Segment Start: Records for the exercise
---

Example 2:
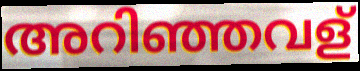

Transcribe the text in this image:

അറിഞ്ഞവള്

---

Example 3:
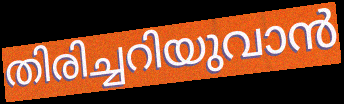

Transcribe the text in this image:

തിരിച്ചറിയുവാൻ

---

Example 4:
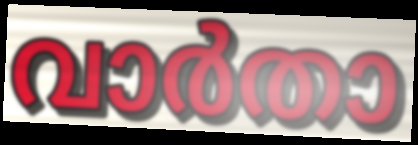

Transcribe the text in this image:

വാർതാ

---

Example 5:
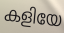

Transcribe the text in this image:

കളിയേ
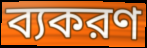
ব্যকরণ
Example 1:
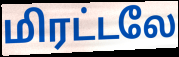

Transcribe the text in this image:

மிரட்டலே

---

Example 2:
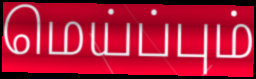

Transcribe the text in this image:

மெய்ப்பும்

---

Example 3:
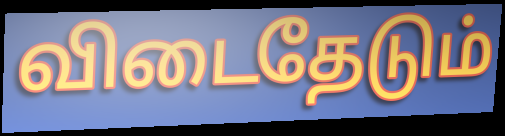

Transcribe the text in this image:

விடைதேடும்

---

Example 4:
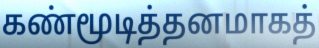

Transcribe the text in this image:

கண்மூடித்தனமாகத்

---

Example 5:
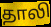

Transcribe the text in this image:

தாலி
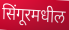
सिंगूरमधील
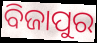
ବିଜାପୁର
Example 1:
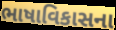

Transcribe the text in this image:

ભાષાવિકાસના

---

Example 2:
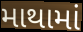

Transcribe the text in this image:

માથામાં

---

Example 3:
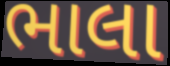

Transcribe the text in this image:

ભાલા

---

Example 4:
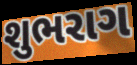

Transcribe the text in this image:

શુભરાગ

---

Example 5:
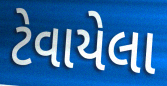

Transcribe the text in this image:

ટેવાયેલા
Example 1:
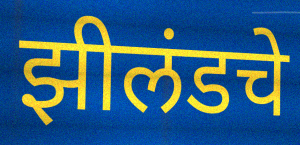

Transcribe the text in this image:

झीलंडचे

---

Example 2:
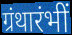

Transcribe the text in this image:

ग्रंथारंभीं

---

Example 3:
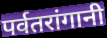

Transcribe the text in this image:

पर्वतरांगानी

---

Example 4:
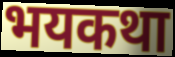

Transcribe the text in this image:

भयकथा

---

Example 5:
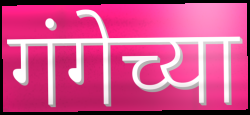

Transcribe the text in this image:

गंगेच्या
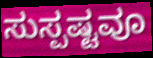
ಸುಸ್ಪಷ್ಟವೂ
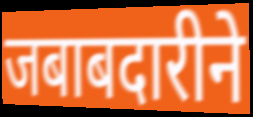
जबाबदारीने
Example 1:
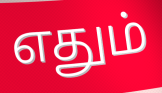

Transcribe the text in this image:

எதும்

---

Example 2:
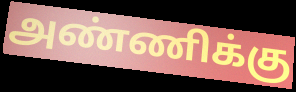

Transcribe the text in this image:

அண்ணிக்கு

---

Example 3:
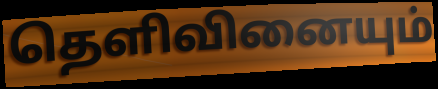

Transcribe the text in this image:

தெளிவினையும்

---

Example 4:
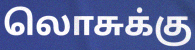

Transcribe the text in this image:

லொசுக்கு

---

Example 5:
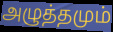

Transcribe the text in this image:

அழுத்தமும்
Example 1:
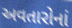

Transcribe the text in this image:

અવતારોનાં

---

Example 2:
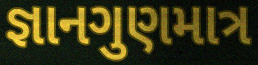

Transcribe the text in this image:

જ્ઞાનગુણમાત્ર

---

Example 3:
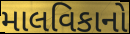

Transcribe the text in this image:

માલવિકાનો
Segment End: Records for the exercise
- _Instructions to follow_
Each entry above should be written out again exactly, without its pictures.

- _Answer below_
---

Example 2:

Transcribe the text in this image:

അറിഞ്ഞവള്

---

Example 3:

Transcribe the text in this image:

തിരിച്ചറിയുവാൻ

---

Example 4:

Transcribe the text in this image:

വാർതാ

---

Example 5:

Transcribe the text in this image:

കളിയേ
ব্যকরণ
Example 1:

Transcribe the text in this image:

மிரட்டலே

---

Example 2:

Transcribe the text in this image:

மெய்ப்பும்

---

Example 3:

Transcribe the text in this image:

விடைதேடும்

---

Example 4:

Transcribe the text in this image:

கண்மூடித்தனமாகத்

---

Example 5:

Transcribe the text in this image:

தாலி
सिंगूरमधील
ବିଜାପୁର
Example 1:

Transcribe the text in this image:

ભાષાવિકાસના

---

Example 2:

Transcribe the text in this image:

માથામાં

---

Example 3:

Transcribe the text in this image:

ભાલા

---

Example 4:

Transcribe the text in this image:

શુભરાગ

---

Example 5:

Transcribe the text in this image:

ટેવાયેલા
Example 1:

Transcribe the text in this image:

झीलंडचे

---

Example 2:

Transcribe the text in this image:

ग्रंथारंभीं

---

Example 3:

Transcribe the text in this image:

पर्वतरांगानी

---

Example 4:

Transcribe the text in this image:

भयकथा

---

Example 5:

Transcribe the text in this image:

गंगेच्या
ಸುಸ್ಪಷ್ಟವೂ
जबाबदारीने
Example 1:

Transcribe the text in this image:

எதும்

---

Example 2:

Transcribe the text in this image:

அண்ணிக்கு

---

Example 3:

Transcribe the text in this image:

தெளிவினையும்

---

Example 4:

Transcribe the text in this image:

லொசுக்கு

---

Example 5:

Transcribe the text in this image:

அழுத்தமும்
Example 1:

Transcribe the text in this image:

અવતારોનાં

---

Example 2:

Transcribe the text in this image:

જ્ઞાનગુણમાત્ર

---

Example 3:

Transcribe the text in this image:

માલવિકાનો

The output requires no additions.